Dataset excerpts

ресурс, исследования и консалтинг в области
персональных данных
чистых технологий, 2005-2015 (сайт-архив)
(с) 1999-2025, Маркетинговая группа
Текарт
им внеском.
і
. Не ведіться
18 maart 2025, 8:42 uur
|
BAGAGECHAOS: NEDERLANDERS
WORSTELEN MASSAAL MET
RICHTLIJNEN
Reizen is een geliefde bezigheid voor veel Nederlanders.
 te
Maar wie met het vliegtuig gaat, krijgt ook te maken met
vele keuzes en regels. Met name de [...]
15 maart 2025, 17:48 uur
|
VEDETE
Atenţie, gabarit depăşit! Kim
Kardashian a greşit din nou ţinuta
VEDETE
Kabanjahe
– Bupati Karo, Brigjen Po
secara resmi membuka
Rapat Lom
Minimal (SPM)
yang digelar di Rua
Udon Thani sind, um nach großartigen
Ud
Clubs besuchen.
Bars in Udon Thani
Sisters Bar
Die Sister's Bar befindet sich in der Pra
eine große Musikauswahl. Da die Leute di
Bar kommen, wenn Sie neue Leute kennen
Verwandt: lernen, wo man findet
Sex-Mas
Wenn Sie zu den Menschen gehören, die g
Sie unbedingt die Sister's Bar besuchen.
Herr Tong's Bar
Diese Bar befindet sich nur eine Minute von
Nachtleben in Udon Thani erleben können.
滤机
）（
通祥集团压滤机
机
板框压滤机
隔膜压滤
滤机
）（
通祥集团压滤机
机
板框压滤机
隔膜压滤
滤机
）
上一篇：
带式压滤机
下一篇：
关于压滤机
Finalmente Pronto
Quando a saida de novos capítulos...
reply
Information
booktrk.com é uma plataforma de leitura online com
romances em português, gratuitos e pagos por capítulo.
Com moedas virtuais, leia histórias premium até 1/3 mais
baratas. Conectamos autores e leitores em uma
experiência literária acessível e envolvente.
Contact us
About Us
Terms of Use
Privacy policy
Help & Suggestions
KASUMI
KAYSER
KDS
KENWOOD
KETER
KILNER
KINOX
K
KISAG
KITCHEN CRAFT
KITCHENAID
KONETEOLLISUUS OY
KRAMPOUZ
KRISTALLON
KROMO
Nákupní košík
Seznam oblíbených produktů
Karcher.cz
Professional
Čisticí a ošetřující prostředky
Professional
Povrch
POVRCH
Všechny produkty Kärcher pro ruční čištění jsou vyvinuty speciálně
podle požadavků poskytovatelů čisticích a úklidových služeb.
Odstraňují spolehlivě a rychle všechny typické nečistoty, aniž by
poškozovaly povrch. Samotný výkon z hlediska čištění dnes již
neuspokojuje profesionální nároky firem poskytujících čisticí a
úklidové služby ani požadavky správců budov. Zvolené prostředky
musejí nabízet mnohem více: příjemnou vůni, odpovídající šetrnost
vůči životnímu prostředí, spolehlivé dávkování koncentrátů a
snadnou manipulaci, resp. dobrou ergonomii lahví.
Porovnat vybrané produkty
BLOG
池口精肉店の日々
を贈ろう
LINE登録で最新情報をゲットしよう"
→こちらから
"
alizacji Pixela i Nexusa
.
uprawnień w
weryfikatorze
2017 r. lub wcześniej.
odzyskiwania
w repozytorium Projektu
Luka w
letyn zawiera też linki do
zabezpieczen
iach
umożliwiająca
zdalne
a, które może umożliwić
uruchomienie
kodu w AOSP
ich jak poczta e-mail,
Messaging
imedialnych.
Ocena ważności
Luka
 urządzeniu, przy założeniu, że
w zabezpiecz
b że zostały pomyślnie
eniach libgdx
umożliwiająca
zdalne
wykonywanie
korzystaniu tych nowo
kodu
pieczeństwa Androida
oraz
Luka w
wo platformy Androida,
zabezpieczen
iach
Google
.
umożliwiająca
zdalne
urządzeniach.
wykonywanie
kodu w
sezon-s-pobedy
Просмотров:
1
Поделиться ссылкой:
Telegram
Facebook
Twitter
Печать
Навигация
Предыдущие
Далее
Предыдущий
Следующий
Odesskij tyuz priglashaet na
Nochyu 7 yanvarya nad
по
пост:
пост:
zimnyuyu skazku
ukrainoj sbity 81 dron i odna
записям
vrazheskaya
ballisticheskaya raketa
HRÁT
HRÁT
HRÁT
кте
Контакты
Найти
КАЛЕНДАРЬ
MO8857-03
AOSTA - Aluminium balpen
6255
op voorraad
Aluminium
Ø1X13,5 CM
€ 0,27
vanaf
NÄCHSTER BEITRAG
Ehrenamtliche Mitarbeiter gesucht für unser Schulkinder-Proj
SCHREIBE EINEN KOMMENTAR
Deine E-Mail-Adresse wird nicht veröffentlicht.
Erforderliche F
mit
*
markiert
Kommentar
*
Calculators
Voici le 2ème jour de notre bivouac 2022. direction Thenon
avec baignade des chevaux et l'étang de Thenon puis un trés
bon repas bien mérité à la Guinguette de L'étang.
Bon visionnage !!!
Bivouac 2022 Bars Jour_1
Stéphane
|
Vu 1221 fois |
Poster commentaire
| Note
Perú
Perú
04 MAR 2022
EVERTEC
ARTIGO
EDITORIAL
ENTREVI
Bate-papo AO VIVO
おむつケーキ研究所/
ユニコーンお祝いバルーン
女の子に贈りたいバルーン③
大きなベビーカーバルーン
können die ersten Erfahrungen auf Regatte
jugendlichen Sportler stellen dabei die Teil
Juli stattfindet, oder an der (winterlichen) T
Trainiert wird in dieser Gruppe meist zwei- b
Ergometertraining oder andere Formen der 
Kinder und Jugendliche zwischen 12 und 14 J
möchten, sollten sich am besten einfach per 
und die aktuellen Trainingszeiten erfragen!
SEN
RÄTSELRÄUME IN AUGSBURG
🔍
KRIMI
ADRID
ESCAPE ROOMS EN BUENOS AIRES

## WORK TASK
Reproduce all of the entries verbatim.

## PROBLEM SOLUTION
ресурс, исследования и консалтинг в области
персональных данных
чистых технологий, 2005-2015 (сайт-архив)
(с) 1999-2025, Маркетинговая группа
Текарт
им внеском.
і
. Не ведіться
18 maart 2025, 8:42 uur
|
BAGAGECHAOS: NEDERLANDERS
WORSTELEN MASSAAL MET
RICHTLIJNEN
Reizen is een geliefde bezigheid voor veel Nederlanders.
 te
Maar wie met het vliegtuig gaat, krijgt ook te maken met
vele keuzes en regels. Met name de [...]
15 maart 2025, 17:48 uur
|
VEDETE
Atenţie, gabarit depăşit! Kim
Kardashian a greşit din nou ţinuta
VEDETE
Kabanjahe
– Bupati Karo, Brigjen Po
secara resmi membuka
Rapat Lom
Minimal (SPM)
yang digelar di Rua
Udon Thani sind, um nach großartigen
Ud
Clubs besuchen.
Bars in Udon Thani
Sisters Bar
Die Sister's Bar befindet sich in der Pra
eine große Musikauswahl. Da die Leute di
Bar kommen, wenn Sie neue Leute kennen
Verwandt: lernen, wo man findet
Sex-Mas
Wenn Sie zu den Menschen gehören, die g
Sie unbedingt die Sister's Bar besuchen.
Herr Tong's Bar
Diese Bar befindet sich nur eine Minute von
Nachtleben in Udon Thani erleben können.
滤机
）（
通祥集团压滤机
机
板框压滤机
隔膜压滤
滤机
）（
通祥集团压滤机
机
板框压滤机
隔膜压滤
滤机
）
上一篇：
带式压滤机
下一篇：
关于压滤机
Finalmente Pronto
Quando a saida de novos capítulos...
reply
Information
booktrk.com é uma plataforma de leitura online com
romances em português, gratuitos e pagos por capítulo.
Com moedas virtuais, leia histórias premium até 1/3 mais
baratas. Conectamos autores e leitores em uma
experiência literária acessível e envolvente.
Contact us
About Us
Terms of Use
Privacy policy
Help & Suggestions
KASUMI
KAYSER
KDS
KENWOOD
KETER
KILNER
KINOX
K
KISAG
KITCHEN CRAFT
KITCHENAID
KONETEOLLISUUS OY
KRAMPOUZ
KRISTALLON
KROMO
Nákupní košík
Seznam oblíbených produktů
Karcher.cz
Professional
Čisticí a ošetřující prostředky
Professional
Povrch
POVRCH
Všechny produkty Kärcher pro ruční čištění jsou vyvinuty speciálně
podle požadavků poskytovatelů čisticích a úklidových služeb.
Odstraňují spolehlivě a rychle všechny typické nečistoty, aniž by
poškozovaly povrch. Samotný výkon z hlediska čištění dnes již
neuspokojuje profesionální nároky firem poskytujících čisticí a
úklidové služby ani požadavky správců budov. Zvolené prostředky
musejí nabízet mnohem více: příjemnou vůni, odpovídající šetrnost
vůči životnímu prostředí, spolehlivé dávkování koncentrátů a
snadnou manipulaci, resp. dobrou ergonomii lahví.
Porovnat vybrané produkty
BLOG
池口精肉店の日々
を贈ろう
LINE登録で最新情報をゲットしよう"
→こちらから
"
alizacji Pixela i Nexusa
.
uprawnień w
weryfikatorze
2017 r. lub wcześniej.
odzyskiwania
w repozytorium Projektu
Luka w
letyn zawiera też linki do
zabezpieczen
iach
umożliwiająca
zdalne
a, które może umożliwić
uruchomienie
kodu w AOSP
ich jak poczta e-mail,
Messaging
imedialnych.
Ocena ważności
Luka
 urządzeniu, przy założeniu, że
w zabezpiecz
b że zostały pomyślnie
eniach libgdx
umożliwiająca
zdalne
wykonywanie
korzystaniu tych nowo
kodu
pieczeństwa Androida
oraz
Luka w
wo platformy Androida,
zabezpieczen
iach
Google
.
umożliwiająca
zdalne
urządzeniach.
wykonywanie
kodu w
sezon-s-pobedy
Просмотров:
1
Поделиться ссылкой:
Telegram
Facebook
Twitter
Печать
Навигация
Предыдущие
Далее
Предыдущий
Следующий
Odesskij tyuz priglashaet na
Nochyu 7 yanvarya nad
по
пост:
пост:
zimnyuyu skazku
ukrainoj sbity 81 dron i odna
записям
vrazheskaya
ballisticheskaya raketa
HRÁT
HRÁT
HRÁT
кте
Контакты
Найти
КАЛЕНДАРЬ
MO8857-03
AOSTA - Aluminium balpen
6255
op voorraad
Aluminium
Ø1X13,5 CM
€ 0,27
vanaf
NÄCHSTER BEITRAG
Ehrenamtliche Mitarbeiter gesucht für unser Schulkinder-Proj
SCHREIBE EINEN KOMMENTAR
Deine E-Mail-Adresse wird nicht veröffentlicht.
Erforderliche F
mit
*
markiert
Kommentar
*
Calculators
Voici le 2ème jour de notre bivouac 2022. direction Thenon
avec baignade des chevaux et l'étang de Thenon puis un trés
bon repas bien mérité à la Guinguette de L'étang.
Bon visionnage !!!
Bivouac 2022 Bars Jour_1
Stéphane
|
Vu 1221 fois |
Poster commentaire
| Note
Perú
Perú
04 MAR 2022
EVERTEC
ARTIGO
EDITORIAL
ENTREVI
Bate-papo AO VIVO
おむつケーキ研究所/
ユニコーンお祝いバルーン
女の子に贈りたいバルーン③
大きなベビーカーバルーン
können die ersten Erfahrungen auf Regatte
jugendlichen Sportler stellen dabei die Teil
Juli stattfindet, oder an der (winterlichen) T
Trainiert wird in dieser Gruppe meist zwei- b
Ergometertraining oder andere Formen der 
Kinder und Jugendliche zwischen 12 und 14 J
möchten, sollten sich am besten einfach per 
und die aktuellen Trainingszeiten erfragen!
SEN
RÄTSELRÄUME IN AUGSBURG
🔍
KRIMI
ADRID
ESCAPE ROOMS EN BUENOS AIRES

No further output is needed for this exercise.